By DAVID MOON, Moon Capital Management
September 1, 2002

In 1993, I sold Wal-Mart stock at a loss. At the time, I was convinced I was the only person in the world to ever sell Wal-Mart at a loss. I purchased it in 1993 at $17 a share. (All prices in this column are adjusted for stock splits.) The company was growing both quickly and profitably. From 1968 until 1992, Wal-Mart's earnings had increased from $482 thousand to $1.6 billion - an annualized growth rate of 42 percent.

How in the world did I lose money in Wal-Mart?

I didn't lose the money when I sold it; I guaranteed my loss when I bought the stock.

Two months after my purchase, I attended a retail analyst conference. Five hundred men in gray suits crammed into the ballroom of a Chicago hotel. (This was before female analysts and business casual attire.) Every speaker, regardless of his assigned or intended topic, ended almost every paragraph with the same phrase: "Like Wal-Mart."

Examples:
"The winners in the convenience store industry are going to be the people who can become the low-cost providers in their respective markets, like Wal-Mart."

"To compete in consumer electronics, retailers have to develop pricing leverage with their vendors, like Wal-Mart."

'Grocery stores are finding ways to expand their customers' shopping habits within their stores - and trying to increase the number of visits their customers make to the store each week, like Wal-Mart."

I don't know if I learned much about grocery stores or home electronics retailers at that meeting, but I did learn one thing about Wal-Mart: everybody loved it. How could you not own the company? Every smart person in the retail business just spent two days telling us that Wal-Mart was the sine qua non of the retail business.
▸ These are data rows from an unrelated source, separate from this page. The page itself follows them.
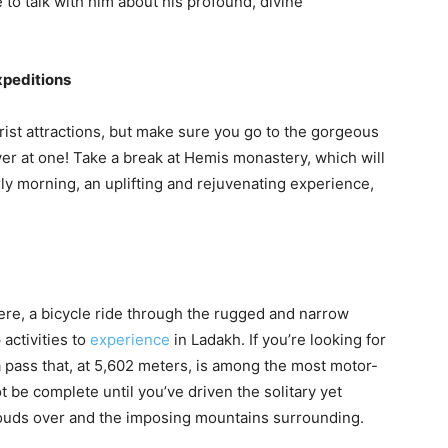
o talk with him about his profound, divine
xpeditions
rist attractions, but make sure you go to the gorgeous
er at one! Take a break at Hemis monastery, which will
arly morning, an uplifting and rejuvenating experience,
there, a bicycle ride through the rugged and narrow
activities to
experience
in Ladakh. If you’re looking for
a pass that, at 5,602 meters, is among the most motor-
ot be complete until you’ve driven the solitary yet
clouds over and the imposing mountains surrounding.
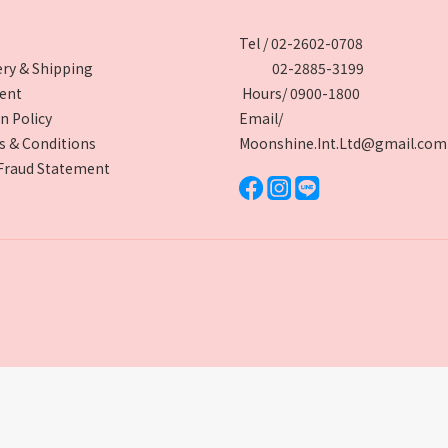
Tel / 02-2602-0708
ery & Shipping
02-2885-3199
ent
Hours/ 0900-1800
n Policy
Email/
 & Conditions
Moonshine.Int.Ltd@gmail.com
Fraud Statement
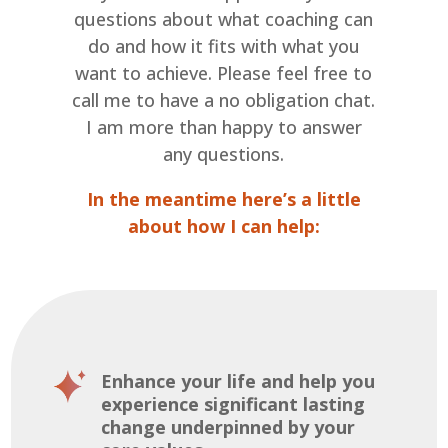
questions about what coaching can
do and how it fits with what you
want to achieve. Please feel free to
call me to have a no obligation chat.
I am more than happy to answer
any questions.
In the meantime here’s a little
about how I can help:
Enhance your life and help you
experience significant lasting
change underpinned by your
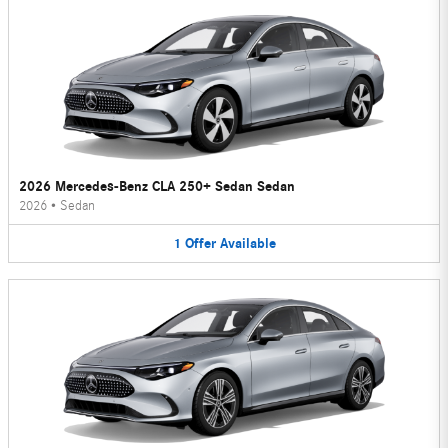
2026 Mercedes-Benz CLA 250+ Sedan Sedan
2026
•
Sedan
1
Offer
Available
I went home and sold my Wal-Mart shares. At a loss. I decided that if many people thought Wal-Mart was the best thing since sliced bread, surely there was a bit of emotion factored into the stock price. When I returned to my office, I tried to look at Wal-Mart from a logical standpoint, not emotional.
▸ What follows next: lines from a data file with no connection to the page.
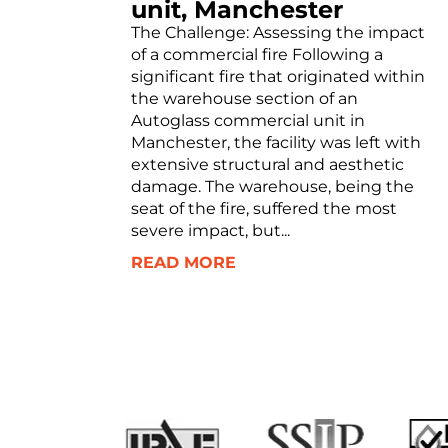
unit, Manchester
The Challenge: Assessing the impact
of a commercial fire Following a
significant fire that originated within
the warehouse section of an
Autoglass commercial unit in
Manchester, the facility was left with
extensive structural and aesthetic
damage. The warehouse, being the
seat of the fire, suffered the most
severe impact, but...
READ MORE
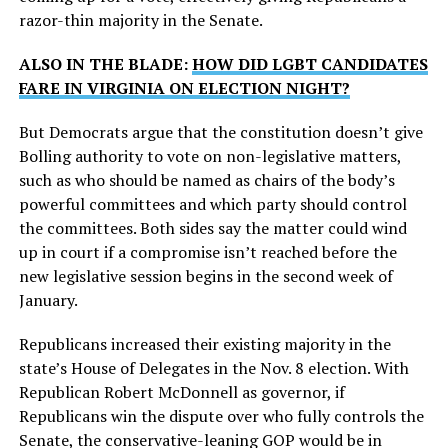
razor-thin majority in the Senate.
ALSO IN THE BLADE:
HOW DID LGBT CANDIDATES
FARE IN VIRGINIA ON ELECTION NIGHT?
But Democrats argue that the constitution doesn’t give
Bolling authority to vote on non-legislative matters,
such as who should be named as chairs of the body’s
powerful committees and which party should control
the committees. Both sides say the matter could wind
up in court if a compromise isn’t reached before the
new legislative session begins in the second week of
January.
Republicans increased their existing majority in the
state’s House of Delegates in the Nov. 8 election. With
Republican Robert McDonnell as governor, if
Republicans win the dispute over who fully controls the
Senate, the conservative-leaning GOP would be in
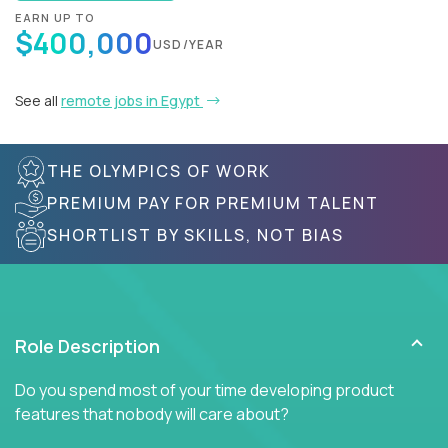
EARN UP TO
$400,000
USD/YEAR
See all
remote jobs in Egypt
THE OLYMPICS OF WORK
PREMIUM PAY FOR PREMIUM TALENT
SHORTLIST BY SKILLS, NOT BIAS
Role Description
Do you spend most of your time developing product
features that nobody will care about?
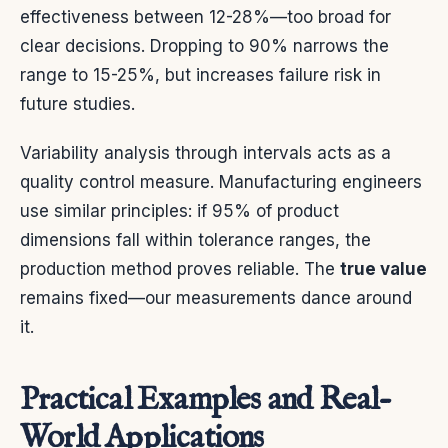
effectiveness between 12-28%—too broad for
clear decisions. Dropping to 90% narrows the
range to 15-25%, but increases failure risk in
future studies.
Variability analysis through intervals acts as a
quality control measure. Manufacturing engineers
use similar principles: if 95% of product
dimensions fall within tolerance ranges, the
production method proves reliable. The
true value
remains fixed—our measurements dance around
it.
Practical Examples and Real-
World Applications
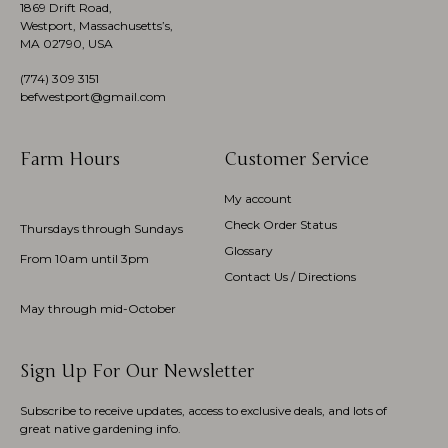
1869 Drift Road,
Westport, Massachusetts’s,
MA 02790, USA
(774)
309 3151
befwestport@gmail.com
Farm Hours
Customer Service
My account
Check Order Status
Thursdays through Sundays
Glossary
From 10am until 3pm
Contact Us / Directions
May through mid-October
Sign Up For Our Newsletter
Subscribe to receive updates, access to exclusive deals, and lots of
great native gardening info.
In 1992, Wal-Mart earned $1.6 billion on $44.2 billion in revenues. If you assume that in 20 years Wal-Mart's revenue growth would slow to something more closely resembling the overall growth in the economy, the company would have to continue its 42 percent historic growth for the next 20 years in order to justify its stock price in 1993.

The only problem with that assumption however, is that if Wal-Mart maintained a 42 percent growth rate from 1993 to 2013, Wal-Mart's revenues would be $62.2 trillion in 2013. At a three-percent growth rate, the Gross Domestic Product of the entire United States would only be $12 trillion in 2013. The market implicitly assumed Wal-Mart's revenues would be five times the total economic output of the entire United States.

By 1996, Wal-Mart's stock price had declined almost 70 percent from my initial purchase price. It took almost five years for Wal-Mart to fully recover.

(Wal-Mart now trades above $50 a share, up about 200 percent from my original purchase. The Dow Jones Industrial Average increased about the same percent over that period.)

Since almost everyone owned Wal-Mart in 1993, investors decided the only risk was in not owning the stock. Institutional investors were worse than individuals. For pension plans and mutual funds, there was practically no risk in owning Wal-Mart, because if they lost money on their investment, no one could criticize the institutional managers; everybody else owned Wal-Mart, too.

There wasn't anything wrong with Wal-Mart from 1993 to 1997. They continued to open stores, hire employees and make more money. But the stock price was simply too high. It took almost five years for the earnings of the company to "catch up" to the point where the stock was once again cheaply priced.